== Exercise requirements ==
Can you transcribe the entries word for word, from the first line through the line containing "genus: Munnozia", with that line included?

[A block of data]
★ ★ ★ ★ ★ ★ ★
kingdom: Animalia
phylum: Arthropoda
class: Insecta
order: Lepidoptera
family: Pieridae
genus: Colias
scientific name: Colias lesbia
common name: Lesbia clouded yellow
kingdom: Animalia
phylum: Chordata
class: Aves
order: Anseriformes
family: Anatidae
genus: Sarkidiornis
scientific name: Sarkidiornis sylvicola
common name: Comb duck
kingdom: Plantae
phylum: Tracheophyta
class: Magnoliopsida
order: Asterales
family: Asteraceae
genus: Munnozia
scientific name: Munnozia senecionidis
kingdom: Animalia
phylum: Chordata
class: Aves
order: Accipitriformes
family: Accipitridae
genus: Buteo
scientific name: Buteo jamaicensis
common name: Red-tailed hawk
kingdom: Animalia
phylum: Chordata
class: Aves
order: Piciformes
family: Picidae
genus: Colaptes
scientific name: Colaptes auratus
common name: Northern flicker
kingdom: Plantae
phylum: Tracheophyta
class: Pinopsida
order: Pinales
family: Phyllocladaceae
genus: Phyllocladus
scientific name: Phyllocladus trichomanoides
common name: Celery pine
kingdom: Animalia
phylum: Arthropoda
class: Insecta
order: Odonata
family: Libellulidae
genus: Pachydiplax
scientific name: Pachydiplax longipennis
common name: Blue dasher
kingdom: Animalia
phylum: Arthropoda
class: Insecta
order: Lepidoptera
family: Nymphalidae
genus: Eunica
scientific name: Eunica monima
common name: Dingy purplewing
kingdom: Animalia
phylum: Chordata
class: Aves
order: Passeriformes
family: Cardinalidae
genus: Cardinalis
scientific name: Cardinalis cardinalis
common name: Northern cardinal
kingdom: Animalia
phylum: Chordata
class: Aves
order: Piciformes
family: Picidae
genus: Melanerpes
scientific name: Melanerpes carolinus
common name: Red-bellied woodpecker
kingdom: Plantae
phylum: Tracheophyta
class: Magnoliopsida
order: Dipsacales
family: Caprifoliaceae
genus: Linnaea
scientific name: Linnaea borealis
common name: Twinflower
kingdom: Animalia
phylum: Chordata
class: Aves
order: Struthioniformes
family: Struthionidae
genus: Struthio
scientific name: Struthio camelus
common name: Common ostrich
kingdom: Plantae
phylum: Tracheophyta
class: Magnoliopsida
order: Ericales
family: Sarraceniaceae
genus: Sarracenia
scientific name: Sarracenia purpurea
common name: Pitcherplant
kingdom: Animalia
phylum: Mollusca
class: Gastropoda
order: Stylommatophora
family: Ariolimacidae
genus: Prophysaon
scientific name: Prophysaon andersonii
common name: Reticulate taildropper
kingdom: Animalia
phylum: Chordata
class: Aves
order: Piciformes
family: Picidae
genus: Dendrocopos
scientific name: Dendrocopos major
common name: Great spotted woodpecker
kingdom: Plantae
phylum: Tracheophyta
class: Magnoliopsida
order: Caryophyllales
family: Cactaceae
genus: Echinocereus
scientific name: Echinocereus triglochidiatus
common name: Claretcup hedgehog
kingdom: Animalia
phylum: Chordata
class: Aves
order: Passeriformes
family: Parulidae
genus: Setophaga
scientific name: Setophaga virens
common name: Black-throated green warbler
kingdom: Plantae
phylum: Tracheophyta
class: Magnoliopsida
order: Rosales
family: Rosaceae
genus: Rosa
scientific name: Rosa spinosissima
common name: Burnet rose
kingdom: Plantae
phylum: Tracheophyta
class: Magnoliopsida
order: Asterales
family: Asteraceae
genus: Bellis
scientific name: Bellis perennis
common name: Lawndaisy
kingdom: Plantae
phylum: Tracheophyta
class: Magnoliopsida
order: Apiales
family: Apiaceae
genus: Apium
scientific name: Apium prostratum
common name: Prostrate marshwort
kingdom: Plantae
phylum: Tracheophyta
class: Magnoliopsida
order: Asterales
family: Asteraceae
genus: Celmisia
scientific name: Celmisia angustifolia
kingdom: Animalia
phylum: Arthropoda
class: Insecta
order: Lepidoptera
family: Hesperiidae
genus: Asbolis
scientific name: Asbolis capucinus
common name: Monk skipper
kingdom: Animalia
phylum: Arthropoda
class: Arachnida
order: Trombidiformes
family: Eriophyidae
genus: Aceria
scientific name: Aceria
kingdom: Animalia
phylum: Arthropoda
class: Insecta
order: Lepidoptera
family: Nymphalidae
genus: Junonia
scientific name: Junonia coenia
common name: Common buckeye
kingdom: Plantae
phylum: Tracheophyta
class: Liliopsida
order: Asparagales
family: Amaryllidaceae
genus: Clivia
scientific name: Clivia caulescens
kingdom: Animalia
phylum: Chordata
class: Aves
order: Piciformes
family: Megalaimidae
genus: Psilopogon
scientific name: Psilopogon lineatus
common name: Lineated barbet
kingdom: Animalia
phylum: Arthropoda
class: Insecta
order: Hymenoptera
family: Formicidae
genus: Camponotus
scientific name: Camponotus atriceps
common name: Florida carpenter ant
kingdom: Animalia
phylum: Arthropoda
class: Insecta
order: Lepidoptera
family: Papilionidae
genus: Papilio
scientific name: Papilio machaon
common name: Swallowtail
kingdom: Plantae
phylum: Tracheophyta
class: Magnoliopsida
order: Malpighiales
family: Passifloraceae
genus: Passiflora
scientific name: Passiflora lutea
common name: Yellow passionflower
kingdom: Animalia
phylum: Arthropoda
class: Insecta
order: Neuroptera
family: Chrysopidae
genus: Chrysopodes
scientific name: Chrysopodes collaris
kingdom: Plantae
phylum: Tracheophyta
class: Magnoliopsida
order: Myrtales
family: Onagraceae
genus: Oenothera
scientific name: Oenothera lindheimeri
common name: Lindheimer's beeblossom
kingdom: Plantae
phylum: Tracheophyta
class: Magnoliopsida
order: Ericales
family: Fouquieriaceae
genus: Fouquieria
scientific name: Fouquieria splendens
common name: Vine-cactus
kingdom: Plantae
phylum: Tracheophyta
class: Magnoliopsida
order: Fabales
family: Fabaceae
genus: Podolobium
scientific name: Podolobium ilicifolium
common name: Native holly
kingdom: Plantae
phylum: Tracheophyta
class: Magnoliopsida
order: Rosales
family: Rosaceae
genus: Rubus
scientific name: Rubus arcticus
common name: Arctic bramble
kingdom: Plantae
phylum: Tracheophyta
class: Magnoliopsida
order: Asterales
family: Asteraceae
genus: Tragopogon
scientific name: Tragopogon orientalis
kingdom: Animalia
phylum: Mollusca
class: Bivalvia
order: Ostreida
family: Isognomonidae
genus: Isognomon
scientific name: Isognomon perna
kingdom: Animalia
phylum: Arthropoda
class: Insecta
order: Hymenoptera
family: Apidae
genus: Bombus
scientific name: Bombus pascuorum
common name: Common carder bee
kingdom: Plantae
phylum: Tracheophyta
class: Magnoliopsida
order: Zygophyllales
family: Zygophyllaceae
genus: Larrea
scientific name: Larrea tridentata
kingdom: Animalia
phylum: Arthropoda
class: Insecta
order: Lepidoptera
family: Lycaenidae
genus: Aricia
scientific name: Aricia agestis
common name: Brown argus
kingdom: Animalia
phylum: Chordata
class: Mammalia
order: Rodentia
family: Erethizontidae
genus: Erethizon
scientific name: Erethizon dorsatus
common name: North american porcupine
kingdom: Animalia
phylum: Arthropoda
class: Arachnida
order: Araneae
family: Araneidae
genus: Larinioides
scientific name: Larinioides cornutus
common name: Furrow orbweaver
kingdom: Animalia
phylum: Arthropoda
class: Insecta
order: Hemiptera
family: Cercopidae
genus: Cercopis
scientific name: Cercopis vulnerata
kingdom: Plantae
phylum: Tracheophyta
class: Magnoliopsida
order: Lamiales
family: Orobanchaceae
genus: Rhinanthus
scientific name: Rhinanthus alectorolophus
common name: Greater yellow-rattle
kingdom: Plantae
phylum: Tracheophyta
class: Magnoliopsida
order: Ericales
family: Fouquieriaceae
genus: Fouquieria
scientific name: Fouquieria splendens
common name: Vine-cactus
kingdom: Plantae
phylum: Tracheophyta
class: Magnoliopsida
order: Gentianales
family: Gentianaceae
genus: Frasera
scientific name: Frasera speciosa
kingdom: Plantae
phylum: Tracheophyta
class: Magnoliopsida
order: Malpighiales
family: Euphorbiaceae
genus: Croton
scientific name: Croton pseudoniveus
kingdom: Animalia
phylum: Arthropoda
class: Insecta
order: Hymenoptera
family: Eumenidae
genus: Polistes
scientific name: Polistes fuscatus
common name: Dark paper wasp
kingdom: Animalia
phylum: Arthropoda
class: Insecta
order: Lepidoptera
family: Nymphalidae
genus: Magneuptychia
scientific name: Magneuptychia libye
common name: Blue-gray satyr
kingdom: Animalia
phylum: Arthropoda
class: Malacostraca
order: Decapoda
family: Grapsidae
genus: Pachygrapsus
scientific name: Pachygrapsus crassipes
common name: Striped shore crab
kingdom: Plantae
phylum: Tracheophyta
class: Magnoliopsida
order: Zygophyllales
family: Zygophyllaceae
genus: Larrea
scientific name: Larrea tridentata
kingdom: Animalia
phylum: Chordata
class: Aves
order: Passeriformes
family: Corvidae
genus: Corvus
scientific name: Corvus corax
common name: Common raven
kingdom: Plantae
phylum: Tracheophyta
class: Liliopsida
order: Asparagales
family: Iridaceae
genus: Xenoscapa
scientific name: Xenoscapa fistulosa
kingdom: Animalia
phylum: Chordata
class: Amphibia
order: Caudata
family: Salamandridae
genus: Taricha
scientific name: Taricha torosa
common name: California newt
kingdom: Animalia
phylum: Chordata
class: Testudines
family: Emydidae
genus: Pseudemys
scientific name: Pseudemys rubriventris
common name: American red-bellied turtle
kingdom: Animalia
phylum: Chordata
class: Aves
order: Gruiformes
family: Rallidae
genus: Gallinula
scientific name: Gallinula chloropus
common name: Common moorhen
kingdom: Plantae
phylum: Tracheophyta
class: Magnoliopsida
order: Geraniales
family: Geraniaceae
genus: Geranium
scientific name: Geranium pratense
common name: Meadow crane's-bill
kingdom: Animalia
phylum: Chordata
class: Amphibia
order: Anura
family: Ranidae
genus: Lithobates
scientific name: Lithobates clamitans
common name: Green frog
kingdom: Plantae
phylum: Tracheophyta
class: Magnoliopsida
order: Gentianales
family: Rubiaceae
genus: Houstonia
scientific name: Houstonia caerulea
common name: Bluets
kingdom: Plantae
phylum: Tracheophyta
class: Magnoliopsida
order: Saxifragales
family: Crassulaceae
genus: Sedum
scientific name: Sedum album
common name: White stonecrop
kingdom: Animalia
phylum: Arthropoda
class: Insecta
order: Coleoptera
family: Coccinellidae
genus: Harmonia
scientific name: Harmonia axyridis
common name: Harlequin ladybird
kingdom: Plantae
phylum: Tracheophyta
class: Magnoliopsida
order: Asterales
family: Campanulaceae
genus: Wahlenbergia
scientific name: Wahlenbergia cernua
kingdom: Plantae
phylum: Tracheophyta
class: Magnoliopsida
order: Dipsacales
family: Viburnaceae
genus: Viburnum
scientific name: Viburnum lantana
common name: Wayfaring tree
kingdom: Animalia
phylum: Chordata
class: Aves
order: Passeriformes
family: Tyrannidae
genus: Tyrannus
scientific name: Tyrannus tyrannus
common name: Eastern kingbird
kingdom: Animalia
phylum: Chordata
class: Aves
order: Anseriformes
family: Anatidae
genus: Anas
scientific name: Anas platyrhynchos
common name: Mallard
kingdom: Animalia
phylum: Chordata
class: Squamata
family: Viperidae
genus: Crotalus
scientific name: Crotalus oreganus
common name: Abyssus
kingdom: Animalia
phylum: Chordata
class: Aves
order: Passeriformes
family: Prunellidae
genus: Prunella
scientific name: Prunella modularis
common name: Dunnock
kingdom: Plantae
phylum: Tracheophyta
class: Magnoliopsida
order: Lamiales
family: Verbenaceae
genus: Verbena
★ ★ ★ ★ ★ ★ ★
== Output for this task ==
kingdom: Animalia
phylum: Arthropoda
class: Insecta
order: Lepidoptera
family: Pieridae
genus: Colias
scientific name: Colias lesbia
common name: Lesbia clouded yellow
kingdom: Animalia
phylum: Chordata
class: Aves
order: Anseriformes
family: Anatidae
genus: Sarkidiornis
scientific name: Sarkidiornis sylvicola
common name: Comb duck
kingdom: Plantae
phylum: Tracheophyta
class: Magnoliopsida
order: Asterales
family: Asteraceae
genus: Munnozia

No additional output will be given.